Hailed as a feminist icon, enigmatic Mexican painter Kahlo is best known for her vibrant, starting, sometimes nightmarish self-portraits, often seen as chronicles of physical and emotional anguish.Breton, for example, was the first to describe her work as Surrealist. Kahlo herself consistently defied such labels: “I never painted dreams,” she said, “I painted my own reality.” (1)
Andre Breton visited and stayed with Frida Kahlo and her husband Diego Rivero during his visit to Mexico in 1938, acknowledge that she was a self-invented Surrealist. The fact that Breton wrote the preface to Kahlo’s exhibition did not qualify her as a Surrealist: in fact, she eschewed the term. Although her pictorial fantasies are often associated with a Surrealist aesthetic, she painted not her dream or imagination but what she saw as her own nightmarish-reality. In 1925 a serious road-traffic accident left her very badly disability. Often confined to a hospital bed for weeks undergoing reconstructive surgery, she constructed an image of two Fridas in order to exorcise the pain and yet maintain a sense of reality. She subsequently discovered that she was unable to conceive children and in a particularly poignant self-portrait, Henry Ford Hospital (1932), Kahlo is seen haemorrhaging after suffering a miscarriage. Although her husband Diego Rivera supported her artistically, the relationship was always very tense, overshadowed by the fact that Rivera was Mexico’s most famous living artist. Kahlo depicted this dominance in the painting Frida and Diego Rivera(1931), while their separation and her subsequent loneliness was depicted in The Two Fridas (1939). (2)

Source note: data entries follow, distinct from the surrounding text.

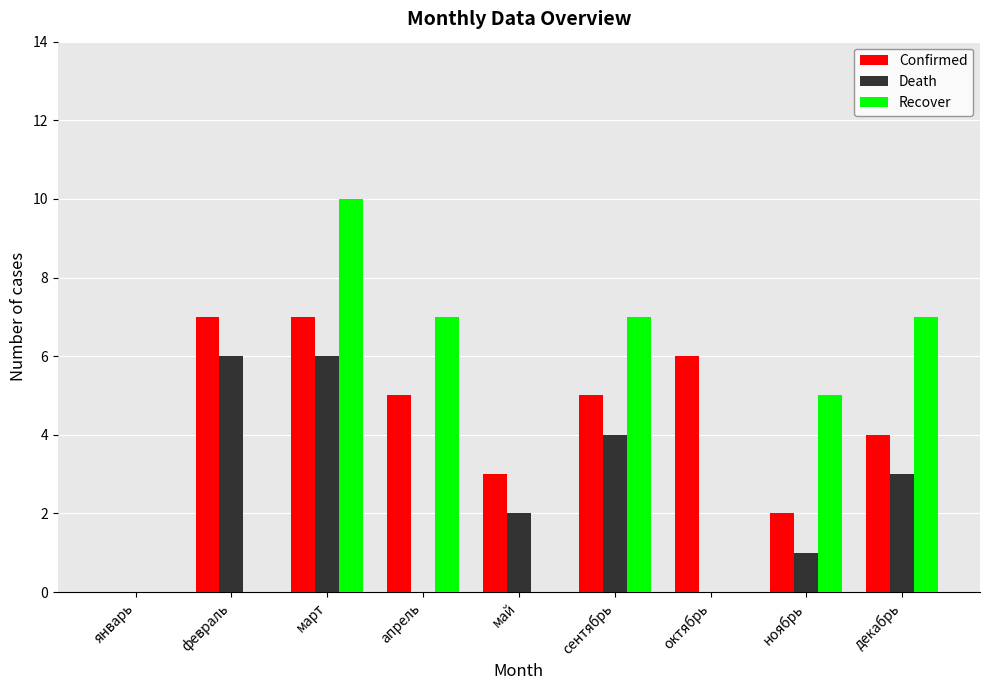

How many distinct data groups are displayed?

3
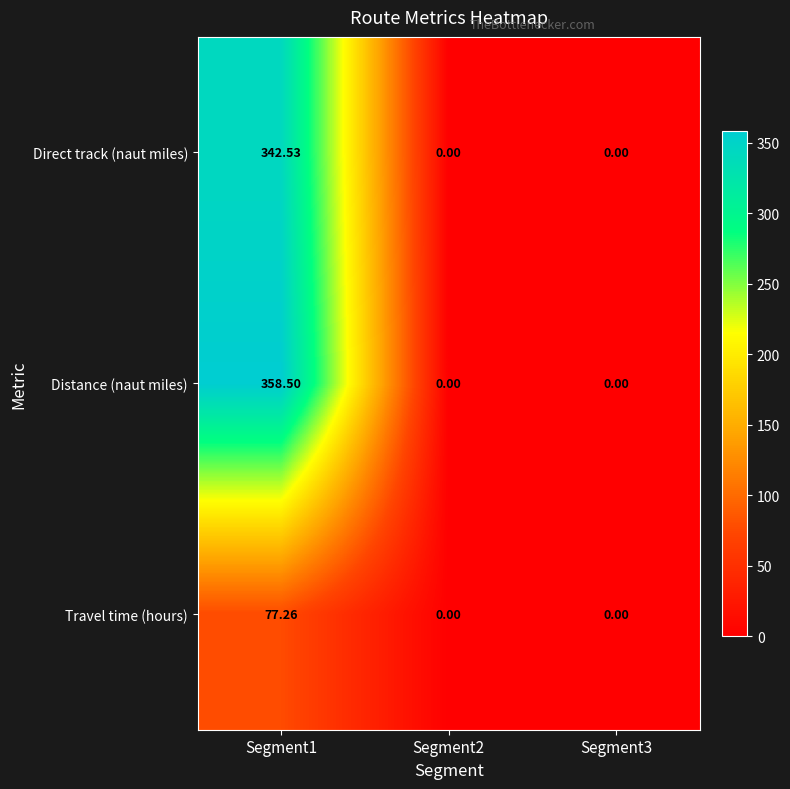

List the series in order of their peak value, lowest first.

Travel time (hours), Direct track (naut miles), Distance (naut miles)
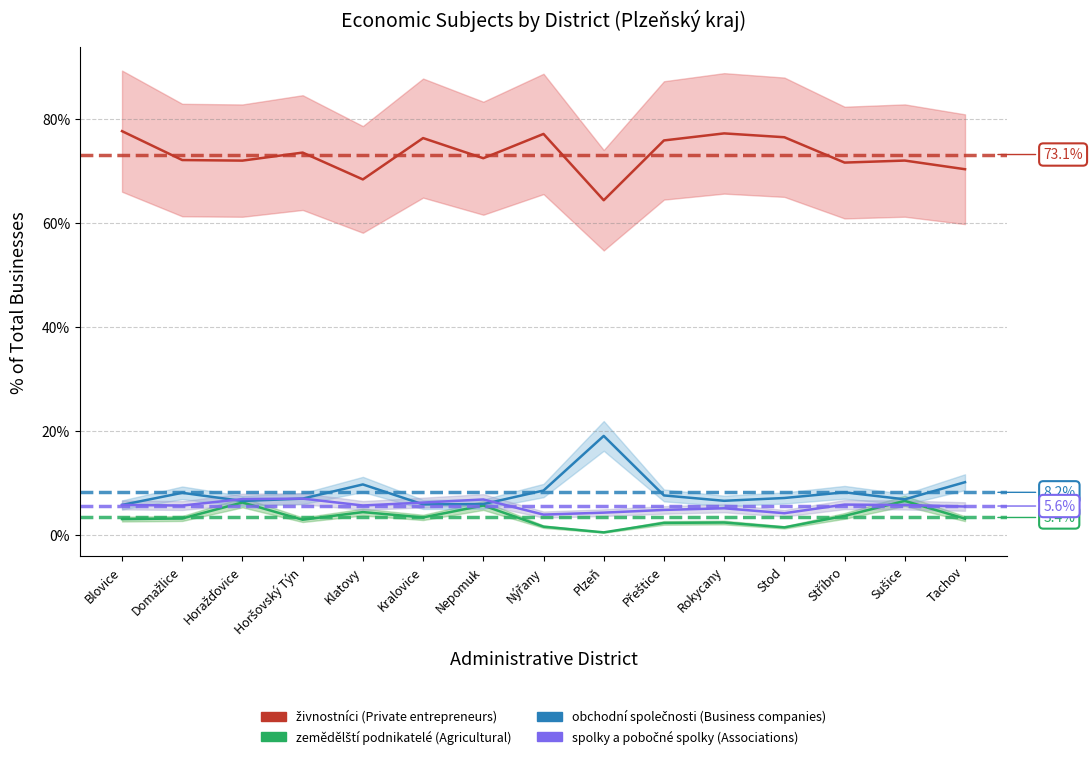

At which category does živnostníci (Private entrepreneurs) reach its first local peak?

Horšovský Týn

Andre Breton, the arch-apostle of Surrealism, neatly described her art as like a ribbon tied around a bomb. (3)
I believe, Frida express in this painting that her heart had always belonged to Diego, her soul mate. She is a great artist, a paradox, she was recognised for who she was. Frida has channelled feelings of heartbreak into her work.
Reference list
(1) Andrew Graham-Dixon. Artist Their Lives And Works. p. 326.
(2) Camillia de la Bedoyere, Ihor Holubbizky, Dr Julia Kelly (2006), A Brief History of Art, The Foundry Creative Media Company Limited. p.324.
(3) Dr. Mike O’Mahony. World Art The Essential Illustrated History, p. 304.